Essex: More than £220,000 paid in compensation to injured pupils in school accidents
PUBLISHED: 09:03 05 March 2013 | UPDATED: 09:03 05 March 2013
MORE than £220,000 has been paid out in compensation to pupils following accidents at schools, new figures have revealed.
The damage payouts – recorded from 2008 to 2010, the latest figures available with 2011 and 2012 claims awaiting settlement – include a £23,580 successful claim for an injury sustained following a fall from “defective monkey bars”.
Another £28,972 was paid out for an injury after a student’s face struck a wooden window ledge, while £24,650 was won following an injury to a pupil falling from climbing equipment.
The table of payments – which totals £227,137 – was released by Essex County Council after a request under the Freedom of Information by the EADT.
Out of the 17 successful claims for compensation in the last five years – which included costs as well as damages in the payment figures – one was due to snow or ice.
An Essex County Council spokesperson said: “Essex County Council takes its health, safety and wellbeing responsibilities seriously and is committed to complying with its legal, moral and financial obligations.
“We insure 500 schools in Essex. When a claim is made it is investigated thoroughly and damages are awarded if Essex County Council has been negligent.”
A further £27,780 was successfully claimed for following an injury due to a slip on wet floor and the highest payout, totalling £30,544, was for an injury due to a trip down a step.
Essex County Council councillor Julie Young said some parents might find the figures worrying – and insisted schools should do more to improve health and safety.
Mrs Young said: “Health and safety is an important issue, especially with children at school, and I think some parents will be concerned with these high figures.

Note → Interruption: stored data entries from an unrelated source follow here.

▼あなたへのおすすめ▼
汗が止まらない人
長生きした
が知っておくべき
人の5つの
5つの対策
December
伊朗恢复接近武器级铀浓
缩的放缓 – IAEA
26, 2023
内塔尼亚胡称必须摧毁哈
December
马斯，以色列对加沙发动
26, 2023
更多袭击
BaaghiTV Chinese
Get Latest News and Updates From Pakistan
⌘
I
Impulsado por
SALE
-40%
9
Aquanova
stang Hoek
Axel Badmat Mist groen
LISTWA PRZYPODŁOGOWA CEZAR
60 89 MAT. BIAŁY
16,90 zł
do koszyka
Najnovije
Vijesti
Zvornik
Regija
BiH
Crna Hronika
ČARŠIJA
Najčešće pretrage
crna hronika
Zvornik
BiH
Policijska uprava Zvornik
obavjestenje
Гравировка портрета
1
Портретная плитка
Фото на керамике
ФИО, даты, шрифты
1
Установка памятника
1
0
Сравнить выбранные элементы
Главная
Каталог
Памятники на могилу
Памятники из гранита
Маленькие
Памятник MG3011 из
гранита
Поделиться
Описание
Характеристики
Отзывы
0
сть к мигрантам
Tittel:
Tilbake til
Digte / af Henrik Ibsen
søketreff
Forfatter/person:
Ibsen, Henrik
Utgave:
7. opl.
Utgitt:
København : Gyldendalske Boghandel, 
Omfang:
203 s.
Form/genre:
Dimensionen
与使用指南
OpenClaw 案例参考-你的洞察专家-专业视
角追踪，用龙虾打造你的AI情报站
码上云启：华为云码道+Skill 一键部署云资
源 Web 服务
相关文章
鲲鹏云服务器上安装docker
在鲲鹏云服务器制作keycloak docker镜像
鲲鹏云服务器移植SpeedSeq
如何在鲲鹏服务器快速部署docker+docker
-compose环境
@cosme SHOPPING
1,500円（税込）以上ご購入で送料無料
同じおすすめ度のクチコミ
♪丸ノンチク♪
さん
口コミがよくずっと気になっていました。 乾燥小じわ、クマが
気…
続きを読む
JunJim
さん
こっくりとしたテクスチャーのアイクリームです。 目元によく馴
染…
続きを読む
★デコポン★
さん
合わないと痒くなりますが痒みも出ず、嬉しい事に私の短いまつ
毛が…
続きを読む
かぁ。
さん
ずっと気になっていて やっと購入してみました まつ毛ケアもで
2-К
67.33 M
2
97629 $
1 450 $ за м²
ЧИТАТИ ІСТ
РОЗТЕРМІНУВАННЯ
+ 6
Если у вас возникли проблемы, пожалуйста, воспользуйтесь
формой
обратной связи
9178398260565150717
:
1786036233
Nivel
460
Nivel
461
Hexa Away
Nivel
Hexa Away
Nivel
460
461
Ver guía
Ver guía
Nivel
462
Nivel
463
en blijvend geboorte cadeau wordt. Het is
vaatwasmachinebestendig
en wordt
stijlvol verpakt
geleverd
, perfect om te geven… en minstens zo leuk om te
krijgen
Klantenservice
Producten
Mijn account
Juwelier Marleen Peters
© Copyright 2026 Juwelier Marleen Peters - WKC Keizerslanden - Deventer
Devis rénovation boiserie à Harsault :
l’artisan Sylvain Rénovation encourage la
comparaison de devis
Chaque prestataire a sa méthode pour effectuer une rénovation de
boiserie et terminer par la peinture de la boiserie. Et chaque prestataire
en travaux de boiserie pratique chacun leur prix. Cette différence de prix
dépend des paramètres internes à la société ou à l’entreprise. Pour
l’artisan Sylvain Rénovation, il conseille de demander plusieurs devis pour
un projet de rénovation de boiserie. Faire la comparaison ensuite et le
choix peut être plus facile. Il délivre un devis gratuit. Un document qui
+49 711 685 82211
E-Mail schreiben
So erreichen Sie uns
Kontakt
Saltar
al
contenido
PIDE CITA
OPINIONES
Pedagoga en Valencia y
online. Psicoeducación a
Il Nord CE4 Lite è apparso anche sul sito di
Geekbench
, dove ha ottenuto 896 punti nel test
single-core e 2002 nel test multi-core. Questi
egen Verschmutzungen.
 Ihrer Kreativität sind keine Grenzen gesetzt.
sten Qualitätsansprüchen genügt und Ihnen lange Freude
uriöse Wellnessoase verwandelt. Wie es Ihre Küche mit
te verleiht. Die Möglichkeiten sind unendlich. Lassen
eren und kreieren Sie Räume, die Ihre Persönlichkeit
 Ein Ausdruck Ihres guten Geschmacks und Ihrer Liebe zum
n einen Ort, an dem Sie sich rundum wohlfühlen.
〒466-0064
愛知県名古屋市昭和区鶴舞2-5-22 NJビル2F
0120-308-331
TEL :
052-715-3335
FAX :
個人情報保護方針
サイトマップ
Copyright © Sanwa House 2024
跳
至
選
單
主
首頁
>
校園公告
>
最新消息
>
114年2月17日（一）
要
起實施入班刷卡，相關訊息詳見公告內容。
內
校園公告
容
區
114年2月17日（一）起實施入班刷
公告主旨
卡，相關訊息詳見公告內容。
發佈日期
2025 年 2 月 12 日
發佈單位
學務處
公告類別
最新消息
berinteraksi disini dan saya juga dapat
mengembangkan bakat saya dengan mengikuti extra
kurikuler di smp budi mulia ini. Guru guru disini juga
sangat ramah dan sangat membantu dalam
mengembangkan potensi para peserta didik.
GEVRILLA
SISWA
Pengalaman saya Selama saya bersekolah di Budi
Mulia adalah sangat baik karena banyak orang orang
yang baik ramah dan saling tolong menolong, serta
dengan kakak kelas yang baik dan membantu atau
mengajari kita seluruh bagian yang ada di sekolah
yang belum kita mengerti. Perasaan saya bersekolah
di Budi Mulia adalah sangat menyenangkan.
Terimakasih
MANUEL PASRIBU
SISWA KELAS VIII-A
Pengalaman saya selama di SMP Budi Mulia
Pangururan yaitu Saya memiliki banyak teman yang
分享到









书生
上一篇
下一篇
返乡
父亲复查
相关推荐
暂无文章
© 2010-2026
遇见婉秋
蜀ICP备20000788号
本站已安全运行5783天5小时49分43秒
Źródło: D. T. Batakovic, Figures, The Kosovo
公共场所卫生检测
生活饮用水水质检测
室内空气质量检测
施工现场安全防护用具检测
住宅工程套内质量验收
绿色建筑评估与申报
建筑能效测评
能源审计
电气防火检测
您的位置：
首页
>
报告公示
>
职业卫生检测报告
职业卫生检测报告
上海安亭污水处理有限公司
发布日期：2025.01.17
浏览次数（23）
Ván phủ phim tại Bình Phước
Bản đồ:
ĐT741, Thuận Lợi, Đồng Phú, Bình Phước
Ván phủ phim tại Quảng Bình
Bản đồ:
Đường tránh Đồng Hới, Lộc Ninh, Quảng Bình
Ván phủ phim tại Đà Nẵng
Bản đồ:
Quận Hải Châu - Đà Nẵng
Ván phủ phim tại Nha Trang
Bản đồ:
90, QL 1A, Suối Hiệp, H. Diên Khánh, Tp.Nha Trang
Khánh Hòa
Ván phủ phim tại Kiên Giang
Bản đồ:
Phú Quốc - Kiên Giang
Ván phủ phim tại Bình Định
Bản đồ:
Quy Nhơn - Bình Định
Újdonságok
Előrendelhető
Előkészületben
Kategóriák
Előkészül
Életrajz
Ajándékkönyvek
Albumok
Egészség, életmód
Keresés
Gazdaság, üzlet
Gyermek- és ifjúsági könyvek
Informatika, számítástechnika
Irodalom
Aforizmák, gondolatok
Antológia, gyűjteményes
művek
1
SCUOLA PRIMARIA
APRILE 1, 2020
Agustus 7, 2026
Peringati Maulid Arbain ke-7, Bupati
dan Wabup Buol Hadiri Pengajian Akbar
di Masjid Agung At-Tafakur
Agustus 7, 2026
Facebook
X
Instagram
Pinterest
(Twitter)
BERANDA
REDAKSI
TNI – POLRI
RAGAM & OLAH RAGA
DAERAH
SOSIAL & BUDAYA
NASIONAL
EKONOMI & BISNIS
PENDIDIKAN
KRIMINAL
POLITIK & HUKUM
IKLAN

“Parents need to know that they are sending their children to safe schools and it is important the issue of their health and safety is treated seriously and importantly.
“It is my understanding the council offers training but I question whether there is enough analysis done. I think more needs to be done.”
Jonathan Isaby, Political Director of the TaxPayers’ Alliance, said he was worried about the rise in “compensation culture”.
He said: “Taxpayers will be astonished at this bill which they are footing.
“There will be some perfectly legitimate claims because of negligence but, at the end of the day, accidents happen.
“In recent years there has been a worrying rise in the compensation culture and taxpayers should certainly not be footing the bill for cases where a bit of common sense would have avoided the accident.“
Sociology professor Frank Furedi said: “Demanding compensation from schools is immoral, because the taxpaying public have to cough up the cash.
“It forces teachers and headteachers into an ‘avoiding risk’ culture – whereby school trips go down and the rules of physical activity are changed, making the children less competitive.”